--- INFORMATION PROVIDED ---

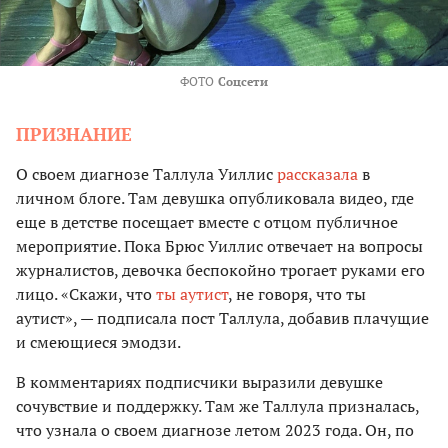
ФОТО
Соцсети
ПРИЗНАНИЕ
О своем диагнозе Таллула Уиллис
рассказала
в
личном блоге. Там девушка опубликовала видео, где
еще в детстве посещает вместе с отцом публичное
мероприятие. Пока Брюс Уиллис отвечает на вопросы
журналистов, девочка беспокойно трогает руками его
лицо. «Скажи, что
ты аутист
, не говоря, что ты
аутист», — подписала пост Таллула, добавив плачущие
и смеющиеся эмодзи.
В комментариях подписчики выразили девушке
сочувствие и поддержку. Там же Таллула призналась,
что узнала о своем диагнозе летом 2023 года. Он, по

---

In your copy, include every record word for word but no pictures.

ФОТО
Соцсети
ПРИЗНАНИЕ
О своем диагнозе Таллула Уиллис
рассказала
в
личном блоге. Там девушка опубликовала видео, где
еще в детстве посещает вместе с отцом публичное
мероприятие. Пока Брюс Уиллис отвечает на вопросы
журналистов, девочка беспокойно трогает руками его
лицо. «Скажи, что
ты аутист
, не говоря, что ты
аутист», — подписала пост Таллула, добавив плачущие
и смеющиеся эмодзи.
В комментариях подписчики выразили девушке
сочувствие и поддержку. Там же Таллула призналась,
что узнала о своем диагнозе летом 2023 года. Он, по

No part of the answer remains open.